Peoples et al untersuchten fünf Kinder mit De-novo-Ring-Chromosomen 15 mit Haltepunkten in 15q26. 3, die in drei von ihnen eine Monozygotie des IGF1Rgens zeigten., Diese drei Kinder hatten in den ersten Lebensjahren eine signifikant schwerere Wachstumsverzögerung als ein Patient, der das IGF1R-Gen auf dem Ringchromosom beibehielt. Diese Daten unterstützen eine Korrelation zwischen Monozygotheit für das IGF1R-Gen und schwerer Wachstumsverzögerung in der frühen Kindheit, während Patienten, die zwei Kopien des IGF1R-Gens beibehalten haben, eine mildere Wachstumsverzögerung zeigen.20
In vitro-Studien an Fibroblasten der beiden von Siebler et al6 beschriebenen Patienten zeigten, dass die IGF1-Rezeptorexpression vermindert war, während es keine Hinweise auf eine Beeinträchtigung der Reaktion auf IGF1 gab., So, Siebleret al6 vorgeschlagen, dass die wachstumsverzögerung möglicherweise nicht im Zusammenhang mit monozygosity forIGF1R. Allerdings wird der Urheber räumt ein, dass die extrapolation von Ergebnissen in der Haut die Fibroblasten auf die situation in vivo ist schwierig.
De Lacerda et al21 waren die ersten, die In vitro-und In-vivo-Studien eines Patienten mit Ring-Chromosom-15-Syndrom und Monozygotheit für FF1R beschrieben.Das weibliche Kind zeigte pränatales und schweres postnatales Wachstumsversagen, ein leicht dreieckiges Gesicht, einen hohen gewölbten Gaumen, Café-au-lait-Flecken und eine verzögerte psychomotorische Entwicklung., Die Fibroblasten des Patienten zeigten in vitro eine Wachstumsreaktion auf die Zugabe von IGF1, ähnlich der von Kontrollfibroblasten. Im Gegensatz dazu führte die Behandlung des Kindes mit kurzfristigem rekombinantem humanem IGF1 (rhIGF1) zu keiner signifikanten Verringerung der Harnstoffstickstoffausscheidung im Urin, nur zu einer Erhöhung der Calciumausscheidung um 60% und zu keiner signifikanten Abnahme der GH-Sekretion.

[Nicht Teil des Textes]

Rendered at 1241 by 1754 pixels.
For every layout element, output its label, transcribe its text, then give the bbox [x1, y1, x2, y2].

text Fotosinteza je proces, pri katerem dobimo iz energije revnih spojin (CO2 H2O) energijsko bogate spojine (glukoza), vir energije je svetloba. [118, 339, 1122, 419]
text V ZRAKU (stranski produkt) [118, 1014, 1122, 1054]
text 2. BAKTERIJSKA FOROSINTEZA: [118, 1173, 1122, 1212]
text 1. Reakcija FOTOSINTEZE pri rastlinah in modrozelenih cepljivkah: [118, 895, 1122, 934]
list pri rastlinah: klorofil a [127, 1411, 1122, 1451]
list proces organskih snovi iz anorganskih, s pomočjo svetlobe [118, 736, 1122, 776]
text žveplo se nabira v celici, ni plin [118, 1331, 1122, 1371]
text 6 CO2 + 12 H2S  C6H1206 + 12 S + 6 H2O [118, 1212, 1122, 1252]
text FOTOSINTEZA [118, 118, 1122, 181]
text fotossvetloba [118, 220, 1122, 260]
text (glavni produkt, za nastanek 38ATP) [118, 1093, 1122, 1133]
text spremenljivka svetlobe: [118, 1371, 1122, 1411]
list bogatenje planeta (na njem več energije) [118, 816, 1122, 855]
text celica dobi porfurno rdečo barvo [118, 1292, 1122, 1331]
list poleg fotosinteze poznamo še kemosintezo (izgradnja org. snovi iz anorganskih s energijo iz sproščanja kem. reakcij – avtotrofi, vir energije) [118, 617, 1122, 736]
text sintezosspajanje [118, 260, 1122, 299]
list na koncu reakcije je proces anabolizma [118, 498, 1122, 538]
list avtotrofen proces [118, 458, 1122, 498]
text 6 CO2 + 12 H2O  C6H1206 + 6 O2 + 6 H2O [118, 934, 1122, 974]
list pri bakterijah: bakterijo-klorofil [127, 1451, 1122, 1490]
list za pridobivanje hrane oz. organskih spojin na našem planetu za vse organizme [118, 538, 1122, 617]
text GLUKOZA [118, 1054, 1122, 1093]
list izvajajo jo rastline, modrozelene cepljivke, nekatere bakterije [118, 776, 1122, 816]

Daher schlugen die Autoren vor, dass die Wachstumsverzögerung das Ergebnis des Fehlens eines IGF1R-Allels aufgrund einer In-vivo-Resistenz gegen IGF1 sein könnte.,
Studien zu den Wirkungen von IGF1R im kardiovaskulären System können diese Annahme stützen. Diese Daten zeigten Hinweise darauf, dass IGF1 ein wesentlicher Regulator des Entwicklungswachstums ist und eine wichtige Rolle bei der kardiovaskulären Entwicklung spielt.22 Eine Vielzahl von Wachstumsfaktoren regulieren IGF1R auf glatten Gefäßmuskelzellen und die Daten unterstützen das Konzept, dass die IGF1R-Anzahl pro Zelle ein wichtiger Faktor für die Zellwachstumsreaktion ist.
Daher wäre die Monozygotie für IGF1R die beste Erklärung für den komplexen Herzfehler bei unserem Patienten., Daher kann neben einer schweren Wachstumsverzögerung auch die Monozygotheit für 1F1R ein Risikofaktor für die Entwicklung komplexer Herzfehler sein.